28. Salahaddîn Yigitoglu (d. 1937). He translated and commented on the Fusûs, and translated Ibn ‘Arabî’s three short works, all from manuscripts. The National Ministry of Education has requested permission from his heirs to publish his commentary on the Fusûs, but unfortunately this has not yet been granted.

29. Ahmed Avni Konuk (d. 1938). A mawlawî, Turkish music composer, expert on the Fusûs and the Mathnawî in Turkish.
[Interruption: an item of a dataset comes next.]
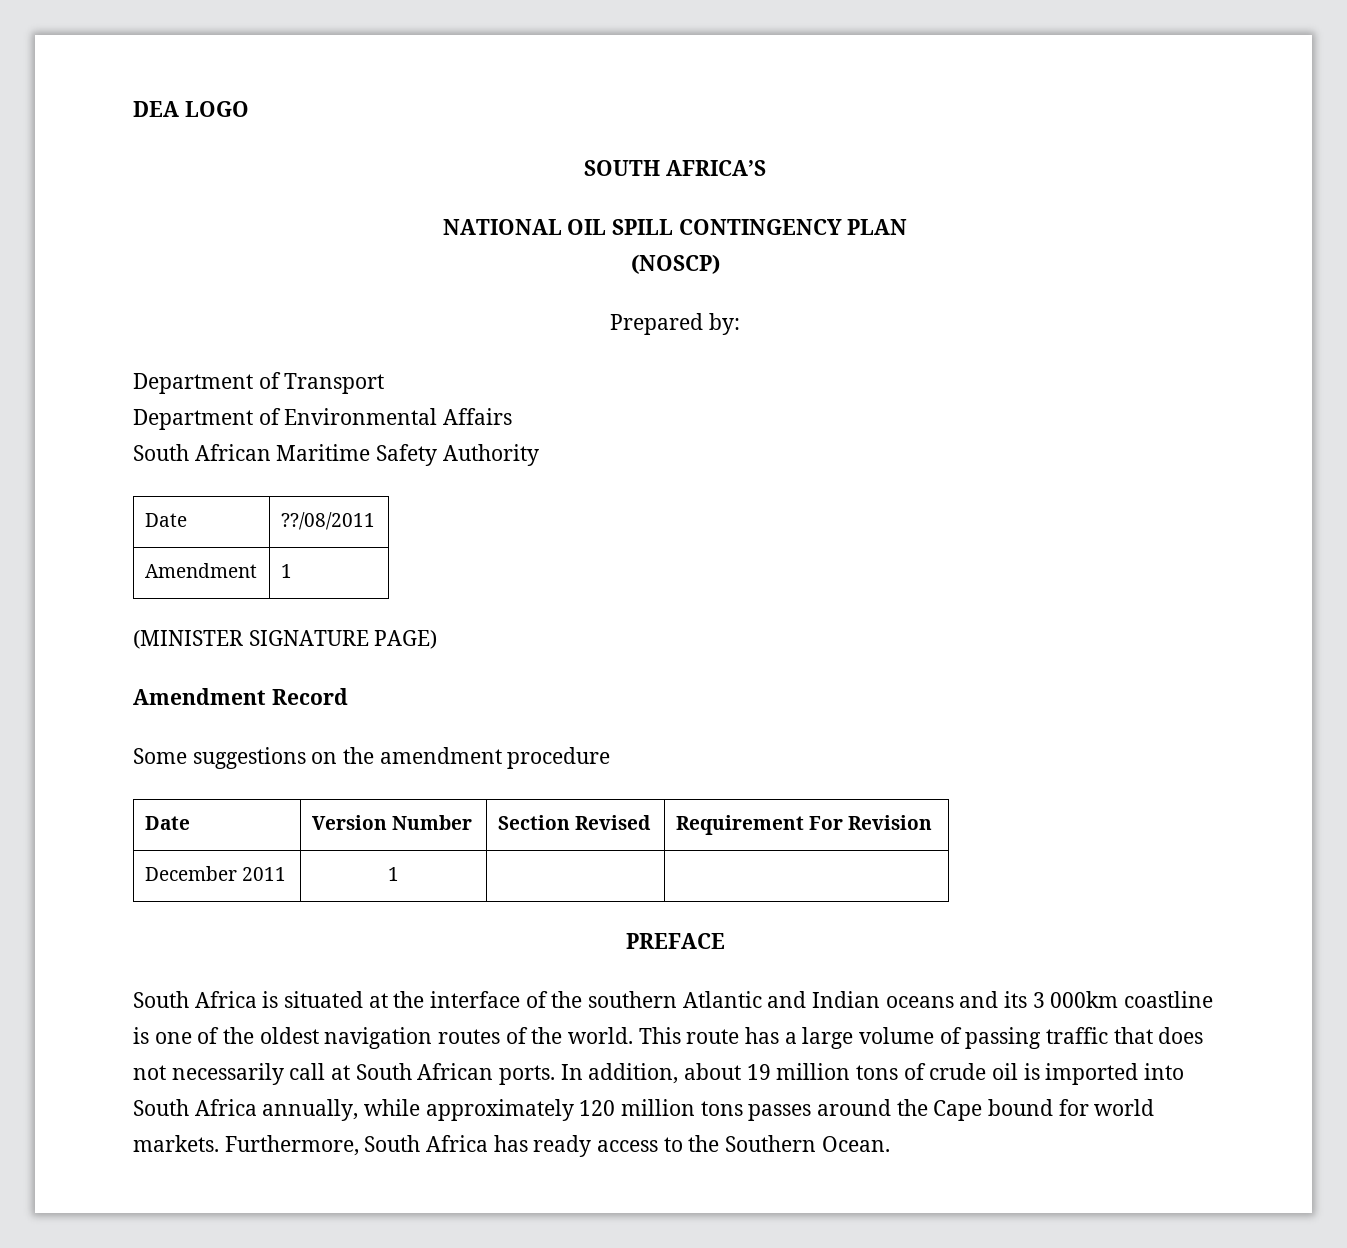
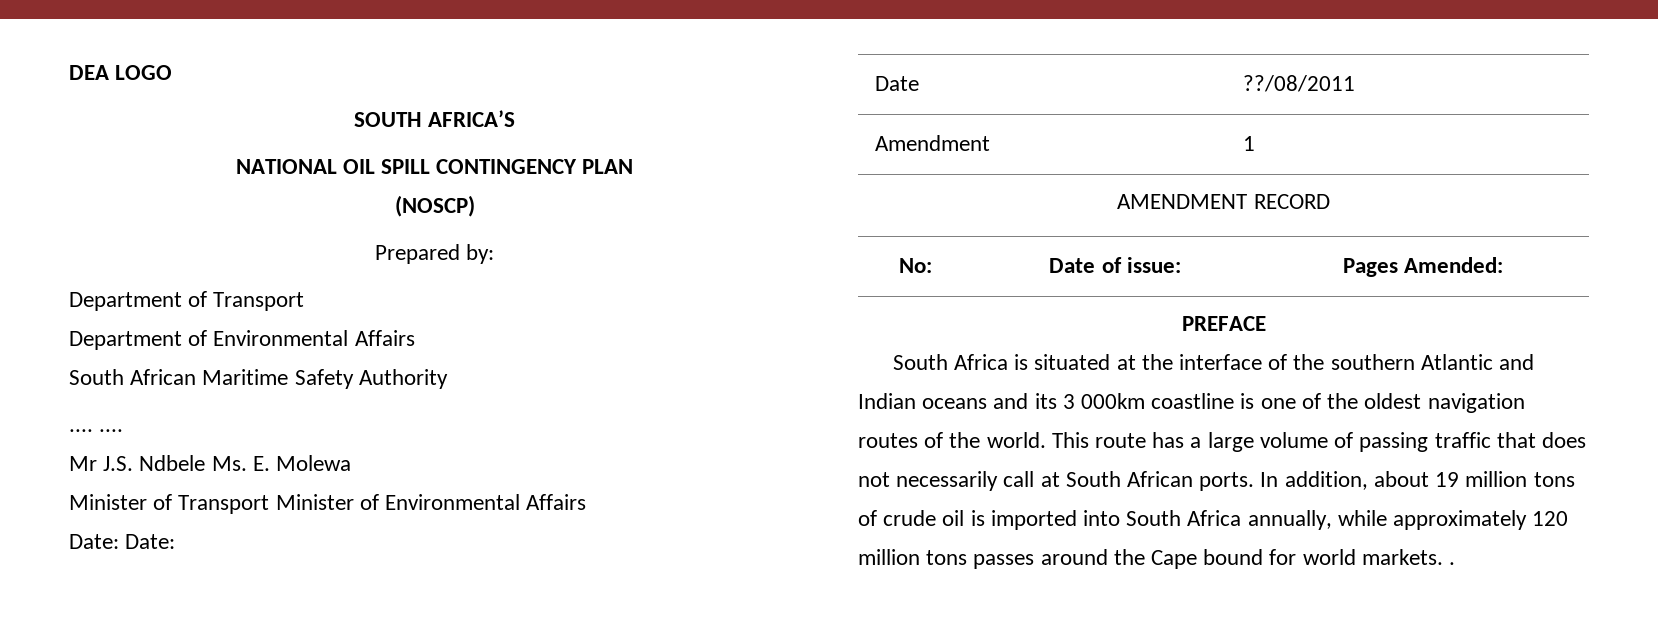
[144,513,187,527] [280,512,375,530] [144,563,257,578] [280,564,292,578] [133,630,438,649] [133,688,348,705] [133,747,611,769] [144,816,190,830] [311,815,472,830] [497,815,651,830] [675,815,933,835] [144,866,286,881] [388,867,399,881] // Date | ??/08/2011 // Amendment | 1 // (MINISTER SIGNATURE PAGE) // Amendment Record // Some suggestions on the amendment procedure // Date | Version Number | Section Revised | Requirement For Revision // December 2011 | 1 | | -> [69,429,124,432] [69,455,352,471] [69,494,587,514] [69,534,176,549] [875,76,920,91] [1243,75,1356,92] [875,135,991,151] [1243,136,1256,151] [1117,194,1330,209] [899,258,932,273] [1049,257,1181,273] [1342,257,1504,277] // .... .... // Mr J.S. Ndbele Ms. E. Molewa // Minister of Transport Minister of Environmental Affairs // Date: Date: // Date | ??/08/2011 // Amendment | 1 // AMENDMENT RECORD // No: | Date of issue: | Pages Amended:
[224,1135,890,1157] Furthermore, South Africa has ready access to the Southern Ocean. -> [1449,562,1456,565] .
We (my greatly-missed colleague, Dr Selcuk Eraydin, who died in 1995, and I) have written his commentary on the Fusûs in four volumes under the title Fusûsu’l-Hikem Tercümeve Serhi (Marmara Üniversitesi, Ilahiyat Fakültesi Vakfi Yayinlari, Istanbul, 1987 – 92) and the commentary on al-Tadbîrât al-Ilâhiyya under the title Tadbîrât-i Ilâhiyye Tercüme we Serhi (edited by Mustafa Tahrali, Iz Yayinlari, Istanbul, 1992).  With my colleague S. Eraydin, we prepared an edition of his 14-volume commentary on the Mathnawî, and I expect to see this idea realized. In his comment the speaker uses Akbarian terminology. In the one on the Fusûs he places at the end of certain sections verses of the Mathnawî which correspond to the subject treated.
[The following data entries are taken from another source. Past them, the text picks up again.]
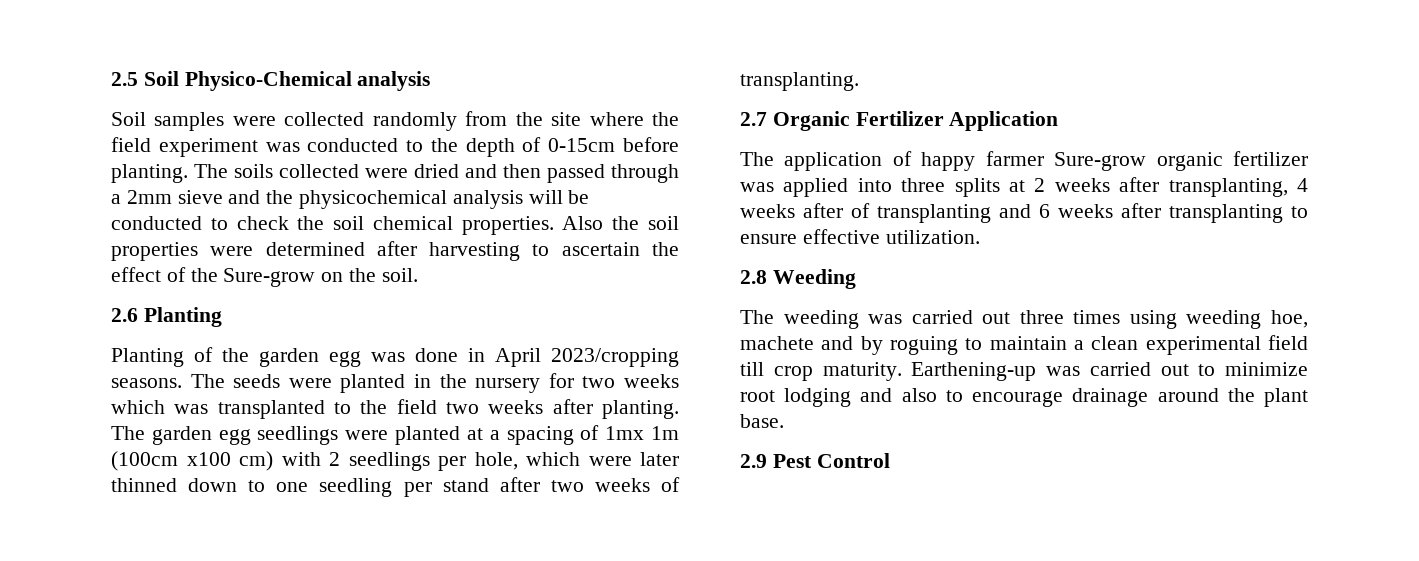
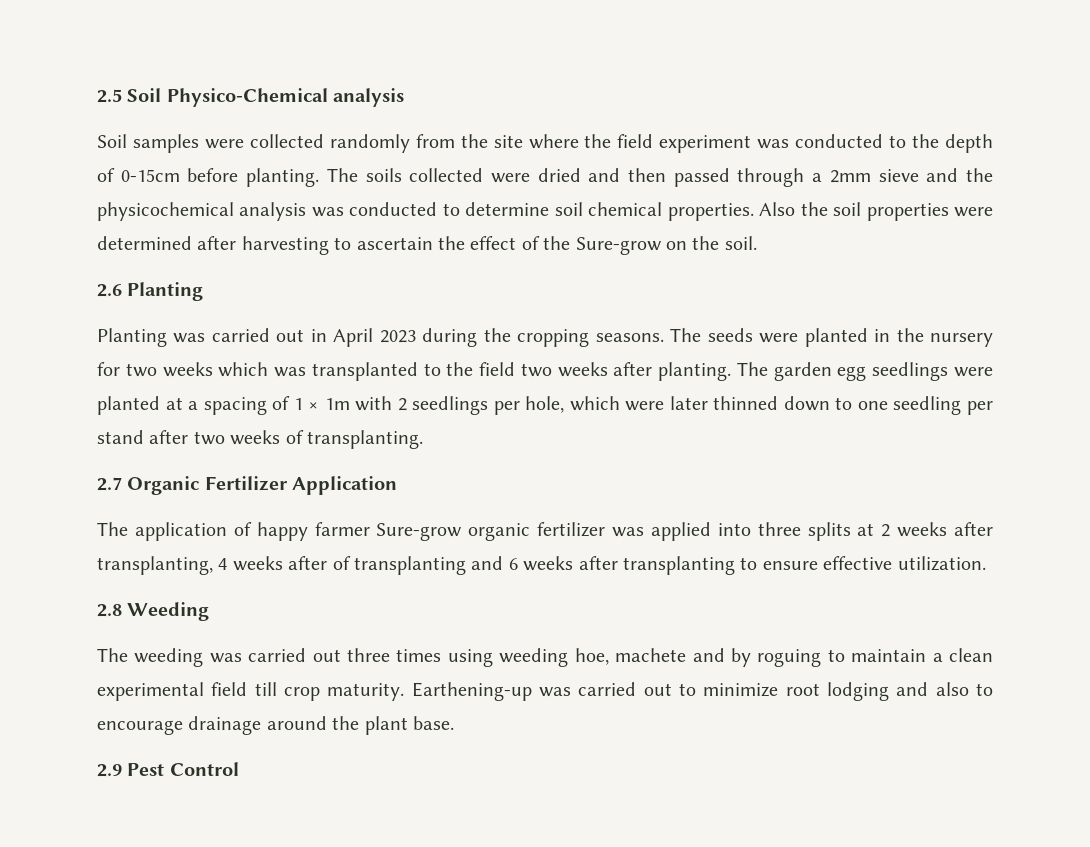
[528,190,590,204] [111,216,325,230] will be conducted to check the -> [311,202,550,217] was conducted to determine
[194,347,679,367] of the garden egg was done in April 2023/cropping -> [173,328,590,347] was carried out in April 2023 during the cropping
[605,426,679,440] [111,451,273,471] 1mx 1m (100cm x100 cm) -> [293,398,350,410] 1 × 1m

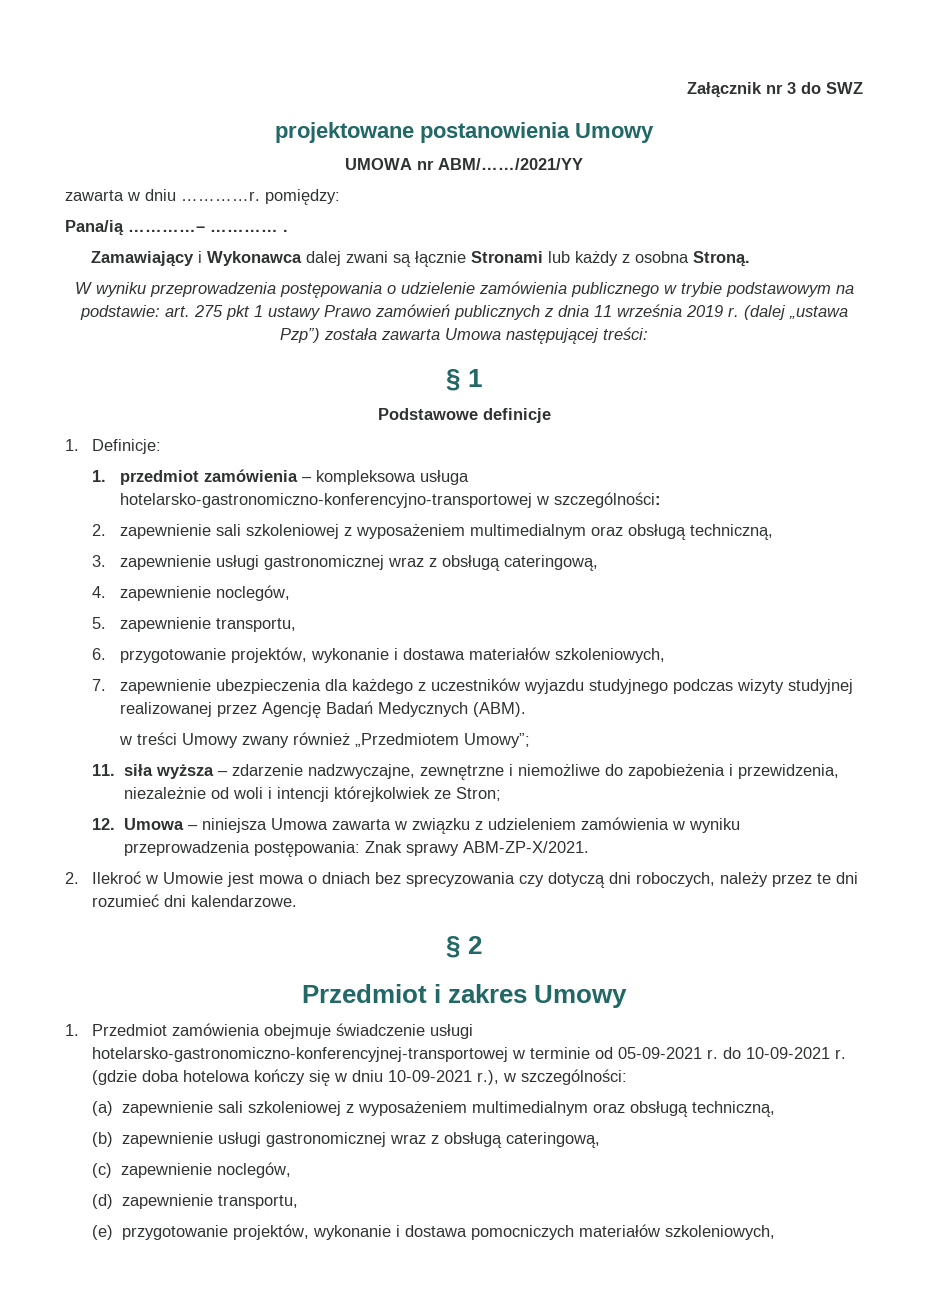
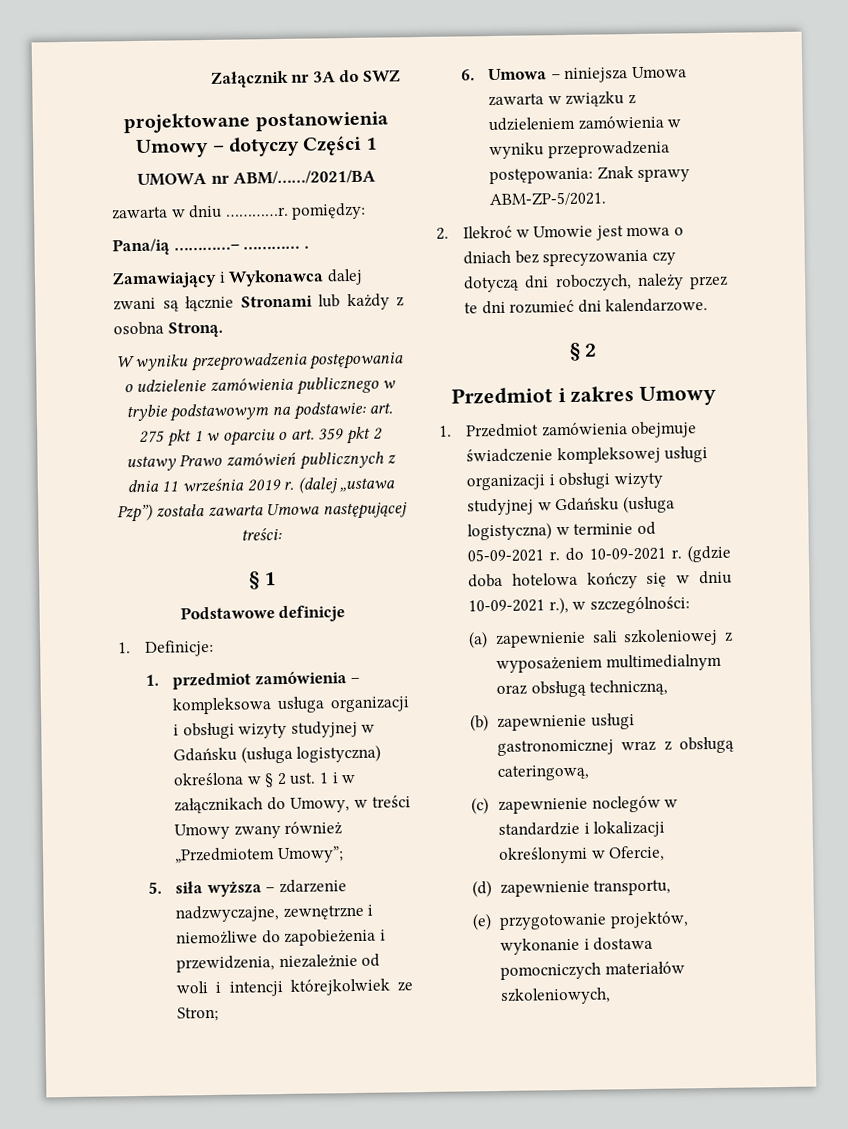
[787,82,796,94] 3 -> [312,71,336,83] 3A
(654, 133) none -> [212,135,377,157] – dotyczy Części 1
[438,158,583,170] ABM/……/2021/YY -> [232,169,376,185] ABM/……/2021/BA
(263, 311) none -> [206,426,383,446] w oparciu o art. 359 pkt 2
[119,492,661,508] [92,524,773,540] [92,555,598,571] [92,585,290,601] [92,617,296,632] [92,647,665,663] [92,678,853,694] [119,701,526,718] hotelarsko-gastronomiczno-konferencyjno-transportowej w szczególności: // 2. zapewnienie sali szkoleniowej z wyposażeniem multimedialnym oraz obsługą techniczną, // 3. zapewnienie usługi gastronomicznej wraz z obsługą cateringową, // 4. zapewnienie noclegów, // 5. zapewnienie transportu, // 6. przygotowanie projektów, wykonanie i dostawa materiałów szkoleniowych, // 7. zapewnienie ubezpieczenia dla każdego z uczestników wyjazdu studyjnego podczas wizyty studyjnej realizowanej przez Agencję Badań Medycznych (ABM). // -> [330,696,410,713] [173,720,376,740] [173,744,382,764] [173,772,357,788] [174,796,351,814] organizacji i obsługi wizyty studyjnej w Gdańsku (usługa logistyczna) określona w § 2 ust. 1 i w załącznikach do Umowy,
[92,764,116,776] 11. -> [148,881,163,894] 5.
[92,818,116,830] 12. -> [461,69,476,81] 6.
[462,841,589,853] ABM-ZP-X/2021. -> [489,191,607,207] ABM-ZP-5/2021.
[430,1024,474,1039] [92,1047,509,1062] usługi hotelarsko-gastronomiczno-konferencyjnej-transportowej -> [556,446,709,465] [466,472,663,491] [467,495,675,516] [467,522,553,541] kompleksowej usługi organizacji i obsługi wizyty studyjnej w Gdańsku (usługa logistyczna)
[216,1162,291,1178] noclegów, -> [591,795,679,813] [498,820,666,838] [498,845,666,864] noclegów w standardzie i lokalizacji określonymi w Ofercie,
30. Nûri Gencosman.  He made a translation of the Fusûs in Turkish which was published by the National Ministry of Education (Ankara, 1952; 2nd edition, 1964).

31. Finally we should list the studies of Professor Nihat Keklik, professor of philosophy at the University of Istanbul, one on the biography of Ibn al-Arabi and the other on the Futûhât: Muhyiddîn Ibnu’l-Arabî, Hayâti ve Cevresi (Istanbul, 1966); Ibnü’l-Arabî’nin Eserleri ve Kaynaklari icin Misdak olarakwl-Futûhât al Mekkiyel-Mekkiyye (2 volumes, Istanbul, 1974 and 1980).

Many names of Akbarian authors living in the Ottoman era could be added to this list, but we chose some thirty of the best-known authors who wrote something directly related to Ibn al-Arabi’s works. Probably there were also shaykhs who never wrote anything but embraced the Akbarian doctrine nevertheless. Considering Ibn al-Arabi’s influence over six centuries is, I believe, virtually the same as looking at Sufism’s history throughout the Ottoman era, and that work remains to be done. Our day’s researchers, whether Turkish or otherwise, begin by studying one or another human, or a part or an aspect of the six Ottoman centuries. One sees, again and again, that Ibn al-Arabi’s intellectual teaching and spiritual personality were present and alive from the moment he passed away into eternal life himself, as he had achieved immortality while still in this universe.